Suddenly, a milk company had a role to play in water. Our next innovation? Developing a brand around that benefit.

Enter “WH2OLE – the water that quenches your hunger.” WH2OLE recently launched in New Zealand, providing consumers with a new tool to bridge the hunger gap between meals. Commercial expectations for WH2OLE are quite high.

Strategically, the bandwidth created by Fonterra’s technology may prove more valuable than the water business itself. Other companies might soon be inquiring, “Where else might it work? How do we get in on this?”

Moving any asset from dead meat to cash cow requires looking at it differently, asking different questions and, sometimes, finding a partner with bigger problems.

Samsung:  Networking Vivifies Vending and LCD Market

Samsung had exhausted its LCD screen market and sought new applications for the technology. To unlock the value, our interrogation centered on finding companies with tougher challenges than Samsung’s.

The moribund vending machine industry sure needed help. Inventory was a pain. Marketing was antiquated. Customers were often disappointed by out-of-stock messages.

We knew that putting a LCD panel on the front would be cool, but hardly transformational. Our innovation was in seeing a whole new capability – networked vending ¬– by bundling an Internet connection with Samsung LCD technology.

With networked vending, Samsung’s vending partners:

• Never disappoint a customer – the LCD panel only displays items in stock

• Maintain precise inventory – sales updates are sent to stocking teams

• Deliver high-impact marketing content to consumers when they are most likely to buy

• Can instantly customize that content via centralized control – seizing opportunities whenever a refresh is right on the money

The humble vending machine has now become a media platform, inventory control device and customer satisfaction team. We introduced the Samsung idea to Coca-Cola. They jumped at the opportunity and launched Samsung uVending at the 2008 Beijing Olympics.

In March 2009, both Coca-Cola and Kraft Foods announced their plans to roll-out Samsung uVending machines across America.

Move or Be Moved

Whether it’s boom times or tough times, it’s no coincidence that the world’s biggest companies orchestrate the biggest innovation projects.

Fonterra is New Zealand’s largest company, yet still seeking new revenue streams, new categories, new partners. Samsung flouts stagnation and consistently finds growth from its existing assets by being open to novel opportunities.

Who’s helping you see your hidden assets? Who’s gone out to the garage and found the Mona Lisa behind the mower? Mona’s creator, Leonardo DiVinci, offers some wise counsel:

It had long since come to my attention that people of accomplishment rarely sat back and let things happen to them. They went out and happened to things.

Substitute “innovation” for “things” and you get the picture.

Now more than ever, innovation’s sweet spot is when nothing but the idea needs inventing. In seeing potential in what’s already here, but taken for granted or under-leveraged. It’s simple, but not easy.

Stored data entries

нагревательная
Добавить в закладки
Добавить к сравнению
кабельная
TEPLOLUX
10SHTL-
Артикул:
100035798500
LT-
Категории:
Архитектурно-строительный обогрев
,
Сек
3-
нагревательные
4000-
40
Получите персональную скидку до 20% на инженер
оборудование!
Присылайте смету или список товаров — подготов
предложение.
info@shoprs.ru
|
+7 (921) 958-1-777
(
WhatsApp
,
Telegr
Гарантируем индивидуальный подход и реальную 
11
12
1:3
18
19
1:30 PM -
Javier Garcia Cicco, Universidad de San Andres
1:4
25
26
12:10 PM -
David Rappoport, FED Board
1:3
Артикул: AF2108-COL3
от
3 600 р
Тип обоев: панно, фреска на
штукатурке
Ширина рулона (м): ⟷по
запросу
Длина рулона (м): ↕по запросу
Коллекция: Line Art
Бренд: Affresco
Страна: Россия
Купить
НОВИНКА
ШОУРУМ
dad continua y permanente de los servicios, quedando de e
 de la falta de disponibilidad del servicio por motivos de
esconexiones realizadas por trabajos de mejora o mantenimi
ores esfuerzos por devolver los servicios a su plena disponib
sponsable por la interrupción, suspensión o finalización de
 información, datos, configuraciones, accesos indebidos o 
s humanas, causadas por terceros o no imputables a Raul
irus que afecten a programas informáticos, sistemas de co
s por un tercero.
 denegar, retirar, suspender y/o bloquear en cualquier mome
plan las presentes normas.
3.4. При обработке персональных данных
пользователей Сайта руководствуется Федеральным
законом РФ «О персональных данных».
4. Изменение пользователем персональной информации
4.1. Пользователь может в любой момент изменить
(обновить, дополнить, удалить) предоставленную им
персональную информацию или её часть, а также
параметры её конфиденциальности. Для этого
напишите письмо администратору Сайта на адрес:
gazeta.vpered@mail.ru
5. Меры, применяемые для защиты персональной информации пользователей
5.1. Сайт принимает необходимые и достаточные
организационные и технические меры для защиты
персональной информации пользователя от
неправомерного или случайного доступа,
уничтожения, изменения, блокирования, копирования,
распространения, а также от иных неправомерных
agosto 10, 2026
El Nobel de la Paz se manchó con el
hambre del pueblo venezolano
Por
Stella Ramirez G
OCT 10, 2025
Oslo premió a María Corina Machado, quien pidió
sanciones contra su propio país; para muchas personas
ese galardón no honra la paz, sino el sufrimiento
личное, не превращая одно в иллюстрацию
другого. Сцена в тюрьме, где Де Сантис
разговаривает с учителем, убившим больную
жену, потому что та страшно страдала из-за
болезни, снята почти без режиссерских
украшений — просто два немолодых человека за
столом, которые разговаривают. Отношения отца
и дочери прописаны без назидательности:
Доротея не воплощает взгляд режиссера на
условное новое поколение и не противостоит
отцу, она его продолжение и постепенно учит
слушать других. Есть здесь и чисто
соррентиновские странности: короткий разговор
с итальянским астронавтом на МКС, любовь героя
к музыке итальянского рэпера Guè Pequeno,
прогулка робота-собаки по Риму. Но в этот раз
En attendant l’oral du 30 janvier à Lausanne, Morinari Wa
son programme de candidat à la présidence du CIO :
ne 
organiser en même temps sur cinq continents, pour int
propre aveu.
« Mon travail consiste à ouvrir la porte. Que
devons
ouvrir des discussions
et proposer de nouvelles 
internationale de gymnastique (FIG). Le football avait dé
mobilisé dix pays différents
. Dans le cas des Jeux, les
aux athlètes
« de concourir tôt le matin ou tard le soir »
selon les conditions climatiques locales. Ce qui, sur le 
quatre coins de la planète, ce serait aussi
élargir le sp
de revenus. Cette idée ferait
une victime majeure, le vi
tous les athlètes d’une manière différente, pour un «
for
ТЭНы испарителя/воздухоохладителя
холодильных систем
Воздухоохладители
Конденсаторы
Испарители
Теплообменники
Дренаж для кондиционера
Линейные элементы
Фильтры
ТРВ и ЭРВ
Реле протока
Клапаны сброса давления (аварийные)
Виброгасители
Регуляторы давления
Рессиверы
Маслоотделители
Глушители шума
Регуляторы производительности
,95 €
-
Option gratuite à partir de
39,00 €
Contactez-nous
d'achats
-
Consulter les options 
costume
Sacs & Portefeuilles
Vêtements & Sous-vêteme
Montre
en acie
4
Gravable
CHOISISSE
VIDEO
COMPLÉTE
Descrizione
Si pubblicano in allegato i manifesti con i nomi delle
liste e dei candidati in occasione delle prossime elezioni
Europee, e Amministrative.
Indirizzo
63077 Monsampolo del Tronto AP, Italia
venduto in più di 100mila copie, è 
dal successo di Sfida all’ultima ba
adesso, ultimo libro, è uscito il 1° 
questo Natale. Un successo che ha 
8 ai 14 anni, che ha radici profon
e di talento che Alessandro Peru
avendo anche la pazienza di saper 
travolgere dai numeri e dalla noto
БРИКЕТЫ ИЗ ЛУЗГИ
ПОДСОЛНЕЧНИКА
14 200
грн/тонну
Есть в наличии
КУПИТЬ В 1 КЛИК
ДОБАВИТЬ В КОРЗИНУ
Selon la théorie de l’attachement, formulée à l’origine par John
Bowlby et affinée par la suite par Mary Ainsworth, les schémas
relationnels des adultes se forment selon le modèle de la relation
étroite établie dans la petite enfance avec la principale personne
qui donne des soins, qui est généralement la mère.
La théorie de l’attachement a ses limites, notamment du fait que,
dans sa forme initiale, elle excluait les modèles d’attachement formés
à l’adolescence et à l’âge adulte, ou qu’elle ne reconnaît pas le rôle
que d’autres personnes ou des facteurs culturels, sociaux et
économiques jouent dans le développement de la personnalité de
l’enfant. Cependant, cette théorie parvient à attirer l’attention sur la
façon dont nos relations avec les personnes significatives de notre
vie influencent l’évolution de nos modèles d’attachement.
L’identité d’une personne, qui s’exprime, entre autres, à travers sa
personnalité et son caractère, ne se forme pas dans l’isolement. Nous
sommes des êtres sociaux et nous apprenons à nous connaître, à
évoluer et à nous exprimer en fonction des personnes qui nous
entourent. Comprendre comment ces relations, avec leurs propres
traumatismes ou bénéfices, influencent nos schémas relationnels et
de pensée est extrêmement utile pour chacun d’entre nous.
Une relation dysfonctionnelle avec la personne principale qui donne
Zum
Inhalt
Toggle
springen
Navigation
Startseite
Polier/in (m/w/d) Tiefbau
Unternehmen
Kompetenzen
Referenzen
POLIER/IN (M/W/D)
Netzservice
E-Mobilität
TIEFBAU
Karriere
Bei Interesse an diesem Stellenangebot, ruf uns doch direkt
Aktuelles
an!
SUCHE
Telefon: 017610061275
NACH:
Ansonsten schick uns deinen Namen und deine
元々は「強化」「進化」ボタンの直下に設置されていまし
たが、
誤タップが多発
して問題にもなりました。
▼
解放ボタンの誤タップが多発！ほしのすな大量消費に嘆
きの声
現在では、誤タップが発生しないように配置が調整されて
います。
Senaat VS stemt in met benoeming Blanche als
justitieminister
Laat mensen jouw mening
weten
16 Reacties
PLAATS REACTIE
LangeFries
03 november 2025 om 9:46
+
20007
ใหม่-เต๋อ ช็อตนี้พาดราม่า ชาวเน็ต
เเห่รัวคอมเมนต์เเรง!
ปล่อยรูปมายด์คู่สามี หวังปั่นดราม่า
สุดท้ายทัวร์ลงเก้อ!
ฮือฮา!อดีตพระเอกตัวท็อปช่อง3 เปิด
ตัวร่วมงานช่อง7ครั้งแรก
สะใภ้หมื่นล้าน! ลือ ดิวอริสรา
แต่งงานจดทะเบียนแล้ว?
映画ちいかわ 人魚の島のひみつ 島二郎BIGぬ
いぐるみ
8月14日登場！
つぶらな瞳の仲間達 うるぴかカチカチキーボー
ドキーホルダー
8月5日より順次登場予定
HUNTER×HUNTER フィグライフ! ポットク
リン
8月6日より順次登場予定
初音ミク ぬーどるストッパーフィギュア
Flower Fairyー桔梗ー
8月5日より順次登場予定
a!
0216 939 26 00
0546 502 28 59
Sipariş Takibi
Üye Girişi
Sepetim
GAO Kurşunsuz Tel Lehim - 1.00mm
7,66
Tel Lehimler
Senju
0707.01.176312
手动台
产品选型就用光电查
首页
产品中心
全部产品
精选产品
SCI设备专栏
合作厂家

TASK TO COMPLETE: Reproduce the innovation text from "The humble vending" to "to novel opportunities.", updating "humble" to "ordinary".

ANSWER BOX:
The ordinary vending machine has now become a media platform, inventory control device and customer satisfaction team. We introduced the Samsung idea to Coca-Cola. They jumped at the opportunity and launched Samsung uVending at the 2008 Beijing Olympics.

In March 2009, both Coca-Cola and Kraft Foods announced their plans to roll-out Samsung uVending machines across America.

Move or Be Moved

Whether it’s boom times or tough times, it’s no coincidence that the world’s biggest companies orchestrate the biggest innovation projects.

Fonterra is New Zealand’s largest company, yet still seeking new revenue streams, new categories, new partners. Samsung flouts stagnation and consistently finds growth from its existing assets by being open to novel opportunities.